3. Language and Religion:
Latin continued to be the official language of Antioch, from its foundation as a Roman colony until the later part of the 2nd century AD. It was more thoroughly Romanized than any other city in the district; but the Greek spirit revived in the 3rd century, and the inscriptions from that date are in Greek. The principal pagan deities were Men and Cybele. Strabo mentions a great temple with large estates and many hierodouloi devoted to the service of the god.
4. Paul at Antioch:
Antioch, as has been shown above, was the military and administrative center for that part of Galatia which comprised the Isaurian, Pisidian and Pamphylian mountains, and the southern part of Lycaonia. It was hence that Roman soldiers, officials, and couriers were dispatched over the whole area, and it was hence, according to Acts 13:49, that Paul's mission radiated over the whole region. (On the technical meaning of "region" here, see \PISIDIA\.) The "devout and honorable women" (the King James Version) and the "chief men" of the city, to whom the Jews addressed their complaint, were perhaps the Roman colonists. The publicity here given to the action of the women is in accord with all that is known of their social position in Asia Minor, where they were often priestesses and magistrates. The Jews of Antioch continued their persecution of Paul when he was in Lystra (Acts 14:19). Paul passed through Antioch a second time on his way to Perga and Attalia (Acts 14:21). He must have visited Antioch on his second journey (Acts 16:6; Ramsay, The Church in the Roman Empire, 74), and on his third (Acts 18:23; ibid., 96).

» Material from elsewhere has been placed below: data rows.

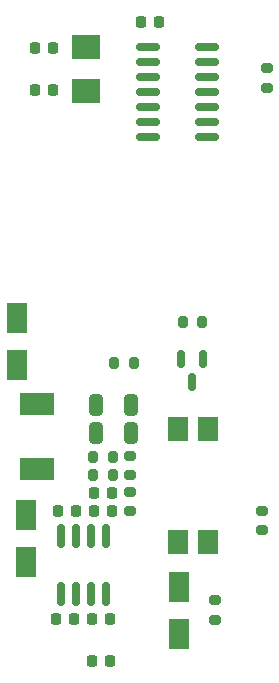
<source format=gtp>
%TF.GenerationSoftware,KiCad,Pcbnew,(5.99.0-11393-ga06b95bb1f)*%
%TF.CreationDate,2021-07-10T21:53:40+02:00*%
%TF.ProjectId,LasS0,4c617353-302e-46b6-9963-61645f706362,v0.1*%
%TF.SameCoordinates,Original*%
%TF.FileFunction,Paste,Top*%
%TF.FilePolarity,Positive*%
%FSLAX46Y46*%
G04 Gerber Fmt 4.6, Leading zero omitted, Abs format (unit mm)*
G04 Created by KiCad (PCBNEW (5.99.0-11393-ga06b95bb1f)) date 2021-07-10 21:53:40*
%MOMM*%
%LPD*%
G01*
G04 APERTURE LIST*
G04 Aperture macros list*
%AMRoundRect*
0 Rectangle with rounded corners*
0 $1 Rounding radius*
0 $2 $3 $4 $5 $6 $7 $8 $9 X,Y pos of 4 corners*
0 Add a 4 corners polygon primitive as box body*
4,1,4,$2,$3,$4,$5,$6,$7,$8,$9,$2,$3,0*
0 Add four circle primitives for the rounded corners*
1,1,$1+$1,$2,$3*
1,1,$1+$1,$4,$5*
1,1,$1+$1,$6,$7*
1,1,$1+$1,$8,$9*
0 Add four rect primitives between the rounded corners*
20,1,$1+$1,$2,$3,$4,$5,0*
20,1,$1+$1,$4,$5,$6,$7,0*
20,1,$1+$1,$6,$7,$8,$9,0*
20,1,$1+$1,$8,$9,$2,$3,0*%
G04 Aperture macros list end*
%ADD10R,2.400000X2.000000*%
%ADD11RoundRect,0.225000X-0.225000X-0.250000X0.225000X-0.250000X0.225000X0.250000X-0.225000X0.250000X0*%
%ADD12RoundRect,0.200000X0.200000X0.275000X-0.200000X0.275000X-0.200000X-0.275000X0.200000X-0.275000X0*%
%ADD13RoundRect,0.150000X-0.825000X-0.150000X0.825000X-0.150000X0.825000X0.150000X-0.825000X0.150000X0*%
%ADD14RoundRect,0.250000X-0.325000X-0.650000X0.325000X-0.650000X0.325000X0.650000X-0.325000X0.650000X0*%
%ADD15R,1.780000X2.000000*%
%ADD16RoundRect,0.200000X-0.275000X0.200000X-0.275000X-0.200000X0.275000X-0.200000X0.275000X0.200000X0*%
%ADD17R,1.800000X2.500000*%
%ADD18RoundRect,0.150000X-0.150000X0.587500X-0.150000X-0.587500X0.150000X-0.587500X0.150000X0.587500X0*%
%ADD19RoundRect,0.225000X0.225000X0.250000X-0.225000X0.250000X-0.225000X-0.250000X0.225000X-0.250000X0*%
%ADD20RoundRect,0.200000X0.275000X-0.200000X0.275000X0.200000X-0.275000X0.200000X-0.275000X-0.200000X0*%
%ADD21RoundRect,0.200000X-0.200000X-0.275000X0.200000X-0.275000X0.200000X0.275000X-0.200000X0.275000X0*%
%ADD22R,3.000000X1.950000*%
%ADD23RoundRect,0.150000X0.150000X-0.825000X0.150000X0.825000X-0.150000X0.825000X-0.150000X-0.825000X0*%
G04 APERTURE END LIST*
D10*
%TO.C,Y1*%
X143258000Y-77620000D03*
X143258000Y-73920000D03*
%TD*%
D11*
%TO.C,C11*%
X138927000Y-73992000D03*
X140477000Y-73992000D03*
%TD*%
D12*
%TO.C,R12*%
X153101500Y-97234500D03*
X151451500Y-97234500D03*
%TD*%
D13*
%TO.C,U3*%
X148555400Y-73941200D03*
X148555400Y-75211200D03*
X148555400Y-76481200D03*
X148555400Y-77751200D03*
X148555400Y-79021200D03*
X148555400Y-80291200D03*
X148555400Y-81561200D03*
X153505400Y-81561200D03*
X153505400Y-80291200D03*
X153505400Y-79021200D03*
X153505400Y-77751200D03*
X153505400Y-76481200D03*
X153505400Y-75211200D03*
X153505400Y-73941200D03*
%TD*%
D14*
%TO.C,C8*%
X144114000Y-106604000D03*
X147064000Y-106604000D03*
%TD*%
D11*
%TO.C,C3*%
X140877000Y-113208000D03*
X142427000Y-113208000D03*
%TD*%
D15*
%TO.C,U2*%
X153590000Y-106284000D03*
X151050000Y-106284000D03*
X151050000Y-115814000D03*
X153590000Y-115814000D03*
%TD*%
D16*
%TO.C,R5*%
X158625000Y-75707000D03*
X158625000Y-77357000D03*
%TD*%
D17*
%TO.C,D1*%
X138223000Y-113494000D03*
X138223000Y-117494000D03*
%TD*%
D11*
%TO.C,C5*%
X143925000Y-113208000D03*
X145475000Y-113208000D03*
%TD*%
D18*
%TO.C,Q2*%
X153226500Y-100361000D03*
X151326500Y-100361000D03*
X152276500Y-102236000D03*
%TD*%
D16*
%TO.C,R10*%
X158162000Y-113195800D03*
X158162000Y-114845800D03*
%TD*%
%TO.C,R4*%
X146986000Y-108510000D03*
X146986000Y-110160000D03*
%TD*%
D19*
%TO.C,C2*%
X142300000Y-122352000D03*
X140750000Y-122352000D03*
%TD*%
D17*
%TO.C,D3*%
X151177000Y-123590000D03*
X151177000Y-119590000D03*
%TD*%
D20*
%TO.C,R1*%
X146986000Y-113208000D03*
X146986000Y-111558000D03*
%TD*%
D12*
%TO.C,R8*%
X147303000Y-100635000D03*
X145653000Y-100635000D03*
%TD*%
D17*
%TO.C,D2*%
X137461000Y-96857000D03*
X137461000Y-100857000D03*
%TD*%
D19*
%TO.C,C1*%
X145348000Y-125908000D03*
X143798000Y-125908000D03*
%TD*%
D21*
%TO.C,R2*%
X143875000Y-108636000D03*
X145525000Y-108636000D03*
%TD*%
%TO.C,R3*%
X143875000Y-110160000D03*
X145525000Y-110160000D03*
%TD*%
D16*
%TO.C,R9*%
X154180000Y-120765000D03*
X154180000Y-122415000D03*
%TD*%
D11*
%TO.C,C4*%
X143798000Y-122352000D03*
X145348000Y-122352000D03*
%TD*%
D22*
%TO.C,L1*%
X139112000Y-104108000D03*
X139112000Y-109608000D03*
%TD*%
D14*
%TO.C,C7*%
X144114000Y-104191000D03*
X147064000Y-104191000D03*
%TD*%
D23*
%TO.C,U1*%
X141144000Y-120255000D03*
X142414000Y-120255000D03*
X143684000Y-120255000D03*
X144954000Y-120255000D03*
X144954000Y-115305000D03*
X143684000Y-115305000D03*
X142414000Y-115305000D03*
X141144000Y-115305000D03*
%TD*%
D11*
%TO.C,C6*%
X143925000Y-111684000D03*
X145475000Y-111684000D03*
%TD*%
D19*
%TO.C,C9*%
X149468600Y-71807600D03*
X147918600Y-71807600D03*
%TD*%
D11*
%TO.C,C10*%
X138927000Y-77548000D03*
X140477000Y-77548000D03*
%TD*%
M02*

</source>
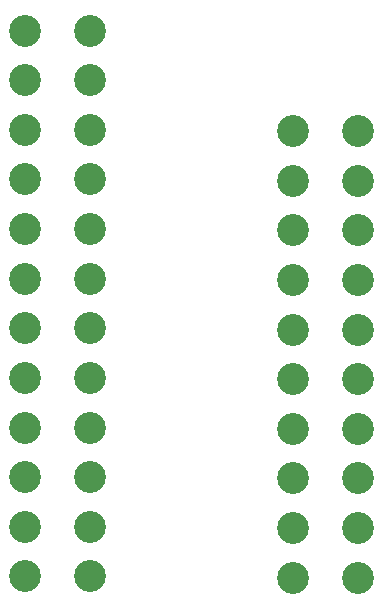
<source format=gbr>
%TF.GenerationSoftware,KiCad,Pcbnew,(6.0.7)*%
%TF.CreationDate,2023-01-08T00:03:09+11:00*%
%TF.ProjectId,Xbox_ATX,58626f78-5f41-4545-982e-6b696361645f,rev?*%
%TF.SameCoordinates,Original*%
%TF.FileFunction,Soldermask,Bot*%
%TF.FilePolarity,Negative*%
%FSLAX46Y46*%
G04 Gerber Fmt 4.6, Leading zero omitted, Abs format (unit mm)*
G04 Created by KiCad (PCBNEW (6.0.7)) date 2023-01-08 00:03:09*
%MOMM*%
%LPD*%
G01*
G04 APERTURE LIST*
%ADD10C,2.700000*%
G04 APERTURE END LIST*
D10*
%TO.C,J1*%
X149352000Y-122936000D03*
X149352000Y-118736000D03*
X149352000Y-114536000D03*
X149352000Y-110336000D03*
X149352000Y-106136000D03*
X149352000Y-101936000D03*
X149352000Y-97736000D03*
X149352000Y-93536000D03*
X149352000Y-89336000D03*
X149352000Y-85136000D03*
X149352000Y-80936000D03*
X149352000Y-76736000D03*
X154852000Y-122936000D03*
X154852000Y-118736000D03*
X154852000Y-114536000D03*
X154852000Y-110336000D03*
X154852000Y-106136000D03*
X154852000Y-101936000D03*
X154852000Y-97736000D03*
X154852000Y-93536000D03*
X154852000Y-89336000D03*
X154852000Y-85136000D03*
X154852000Y-80936000D03*
X154852000Y-76736000D03*
%TD*%
%TO.C,J2*%
X172010000Y-123040000D03*
X172010000Y-118840000D03*
X172010000Y-114640000D03*
X172010000Y-110440000D03*
X172010000Y-106240000D03*
X172010000Y-102040000D03*
X172010000Y-97840000D03*
X172010000Y-93640000D03*
X172010000Y-89440000D03*
X172010000Y-85240000D03*
X177510000Y-123040000D03*
X177510000Y-118840000D03*
X177510000Y-114640000D03*
X177510000Y-110440000D03*
X177510000Y-106240000D03*
X177510000Y-102040000D03*
X177510000Y-97840000D03*
X177510000Y-93640000D03*
X177510000Y-89440000D03*
X177510000Y-85240000D03*
%TD*%
M02*

</source>
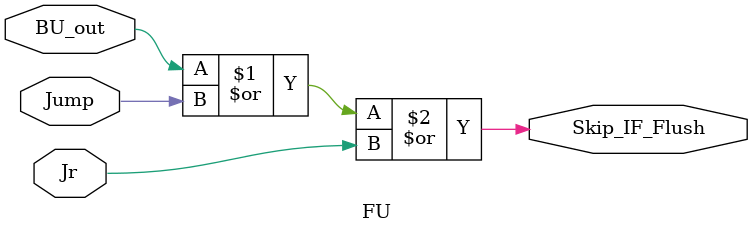
<source format=v>
module FU (
    input   BU_out,
    input   Jump,
    input   Jr,
    output  Skip_IF_Flush
);

    assign Skip_IF_Flush = BU_out | Jump | Jr;

endmodule //FU
</source>
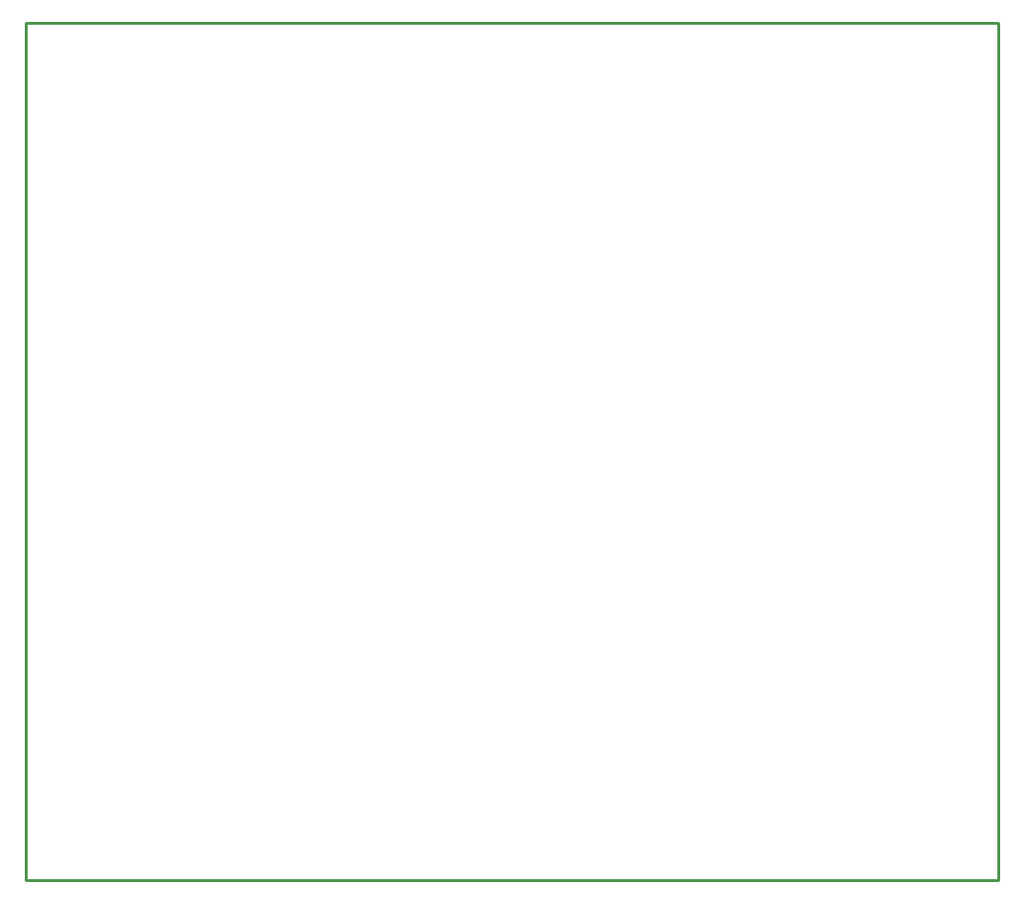
<source format=gbr>
G04 EAGLE Gerber RS-274X export*
G75*
%MOMM*%
%FSLAX34Y34*%
%LPD*%
%IN*%
%IPPOS*%
%AMOC8*
5,1,8,0,0,1.08239X$1,22.5*%
G01*
%ADD10C,0.254000*%


D10*
X0Y0D02*
X863600Y0D01*
X863600Y762000D01*
X0Y762000D01*
X0Y0D01*
M02*

</source>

Antioch was identified by Arundel, Discoveries in Asia Minor, I, 281, with the ruins north of Yalovadj. A full account of the city in the Greek and Roman periods is given in Ramsay,. The Cities of Paul, 247-314. The inscriptions are published in CIG, 3979-81; LeBas, III, 1189, 1815-25; CIL, III, 289; Sterrett, Epigraphical Journey in Asia Minor, 121; Wolfe Expedition in Asia Minor, 218; Ephem. Epigr., V, 575; Athen. Mirth., XIV, 114. Add to this list (borrowed from Pauly-Wissowa) the inscriptions published in Ramsay's article on "The Tekmoreian Guest-Friends," referred to above. For the Phrygian inscriptions of the Antioch district, see Ramsay's paper in Jahresh. Oest. Arch. Inst., VIII, 85.